Comienza el año deportivo

Generalmente cuando los años comienzan hay proyectos, nuevas ideas, improntas que se ponen al servicio de los cambios. Por reglas generales sucede en todos los ámbitos: empresariales; profesionales, personales. Sin embargo, hay un sector que aparece por fuera de esta concepción casi axiomática al inicio anual y es el deporte.  A veces cuesta entender cómo puede haber tanta inoperancia creativa y falta de responsabilidad dirigencial para ejercer una función que nadie les obliga, lo hacen porque les gusta y lo desean. Cuando digo falta de responsabilidad, me refiero a que los cambios, parte de la evolución, son tan necesarios como el mismo accionar de cada institución, federación o asociación.

¿Hay nuevos calendarios? ¿Existen programas de reacondicionamiento institucional de los clubes? ¿Alguien propone una nueva forma de competir? ¿Hay planificación en un plazo mediano? ¿Se prevé la forma de incrementar el público en los escenarios? ¿La generación de acciones de marketing en los partidos, alguien la tiene prevista? ¿La capacitación de los diferentes actores, está pensada? ¿Los espectáculos siempre van a girar dentro del mismo entorno?

Estas preguntas tienen un solo común denominador que es la respuesta: NO Si por alguna razón alguna de ellas no lo es, bueno sería importante que se supiera, por lo menos para entender que hay cambios a mediano plazo.

¿Por qué esto sucede en el deporte uruguayo? Respuesta muy simple, porque los que tienen la responsabilidad de tomar las decisiones no se han preparado. Siempre todo gira en lo económico, obviamente que es fundamental, pero habría que poner todo esto en otro marco de referencia. A ver, si solo es una gran queja la respuesta a cada inquietud de cambio, entonces surge una pregunta inmediata: ¿Qué hay que hacer?

Se necesita a alguien que lidere cambios básicos, pero no por lo que está mal, sino por lo que debemos adecuar, acercarnos al mundo más real. No hablo de inventar porque en este país es muy costoso, pero sí de “copiar bien” lo que otros hacen.

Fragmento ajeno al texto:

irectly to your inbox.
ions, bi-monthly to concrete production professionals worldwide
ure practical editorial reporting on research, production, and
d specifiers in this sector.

Las Instituciones Deportivas están muy “quietas”, pocas se mueven en sus entornos, apenas los dedos de una mano y sobran. No obstante, las que lo hacen marcan la diferencia, acaso ahí están los ejemplos y quizás la “buena copia” o sin quizás el camino a seguir.

No son los mismos veinte años hacia atrás, que lograron supervivir, a los cinco que vienen por delante, ese el epicentro de la discusión que se debe generar.

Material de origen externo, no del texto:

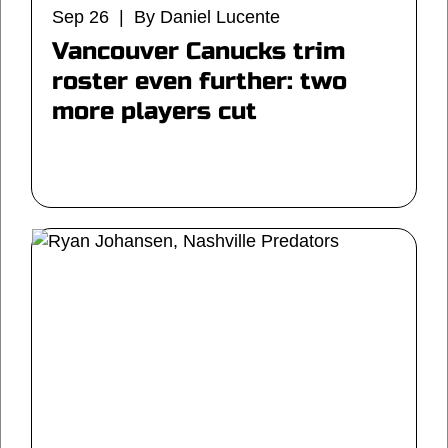
Sep 26 | By Daniel Lucente
Vancouver Canucks trim
roster even further: two
more players cut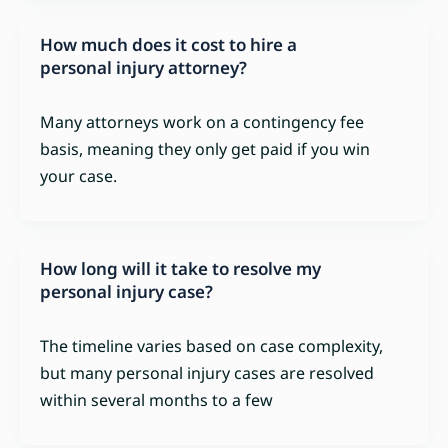
How much does it cost to hire a
personal injury attorney?
Many attorneys work on a contingency fee
basis, meaning they only get paid if you win
your case.
How long will it take to resolve my
personal injury case?
The timeline varies based on case complexity,
but many personal injury cases are resolved
within several months to a few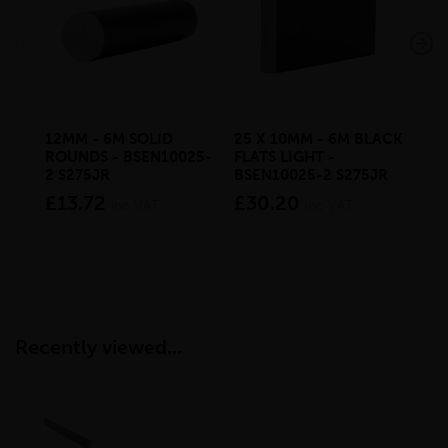
12MM - 6M SOLID
25 X 10MM - 6M BLACK
6M
ROUNDS - BSEN10025-
FLATS LIGHT -
RO
2 S275JR
BSEN10025-2 S275JR
2 S
£13.72
£30.20
£3
inc VAT
inc VAT
Recently viewed...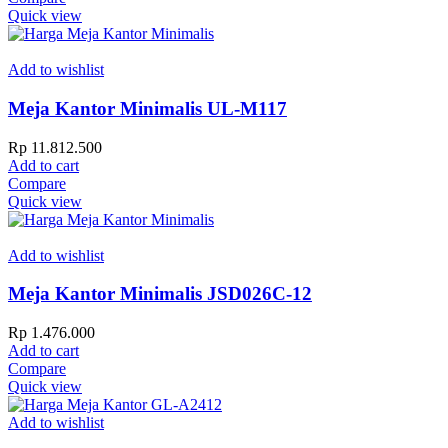
Quick view
Add to wishlist
Meja Kantor Minimalis UL-M117
Rp
11.812.500
Add to cart
Compare
Quick view
Add to wishlist
Meja Kantor Minimalis JSD026C-12
Rp
1.476.000
Add to cart
Compare
Quick view
Add to wishlist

Estas frases y consideraciones no tallan lo apocalíptico, en absoluto, simplemente son opiniones vertidas bajo condiciones analíticas y objetivas de lo que hoy vive el deporte uruguayo. La simbiosis deporte – juventud, logra resultados interesantes, que ayudaría a las instituciones y a la sociedad. El binomio Familia – Institución, es otro punto de referencia para que los clubes logren una adhesión que les genere acciones de peculio y a la vez de fortalecimiento institucional. La sinergia club – zona le permite a los equipos interactuar geográficamente con la gente, buscando integrar un sentido de pertenencia en lugares de enseñanza o de referencia zonal – barrial.

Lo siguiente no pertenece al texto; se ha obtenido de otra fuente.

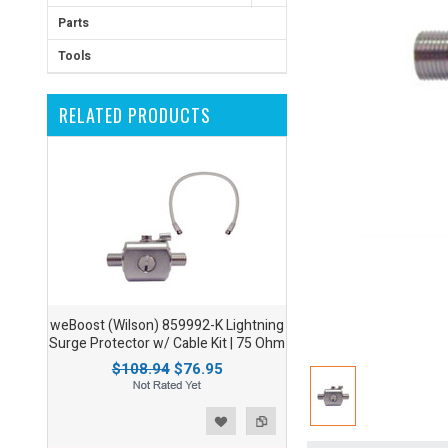
Parts
Tools
RELATED PRODUCTS
weBoost (Wilson) 859992-K Lightning
Surge Protector w/ Cable Kit | 75 Ohm
$108.94
$76.95
ist
o Compare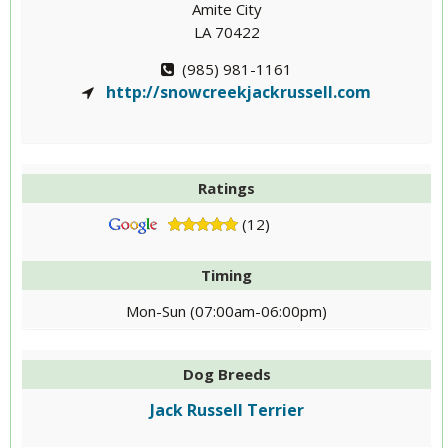
Amite City
LA 70422
(985) 981-1161
http://snowcreekjackrussell.com
Ratings
(12)
Timing
Mon-Sun (07:00am-06:00pm)
Dog Breeds
Jack Russell Terrier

¿Es tan complejo lo que se expresa en estas simples líneas? No, solo requiere trabajo, planificación, estructura y pensamiento abierto.

Si en menos de una carilla de hoja logramos planificar tres acciones realizables, no hay motivos para negarlas. Es lógico que ninguno de estos actos es generador de ingresos inmediatos, pero en la medida que no se inicien, nunca lo podrán ser. Da la sensación que todo debe terminar e iniciar igual. Se juegan al sentimiento de los hicnhas, adherentes o parciales. Alguien en alguna oportunidad pensó si esa gente sigue siendo la misma, menos o más. Porque en algo debemos tener un punto de convergencia, sin gente no hay deporte. Pero el concepto “gente” va para todo, deportistas, dirigentes y socios – parciales.

Mi inquietud es: ¿Hay alguien que se está preocupando de esto o preguntando cómo puede aplicarse, mejorarse o simplemente entenderse?

Ojalá lo haya, porque en la medida que se haga, la vida de las Instituciones no estará en riesgo, caso contrario, pueden comenzar a suceder hechos tristes con los clubes.

Esperemos que este año tenga cambios, modificaciones o por lo menos un atisbo de planificación que apunte al desarrollo en el deporte y con ello a la sociedad uruguaya.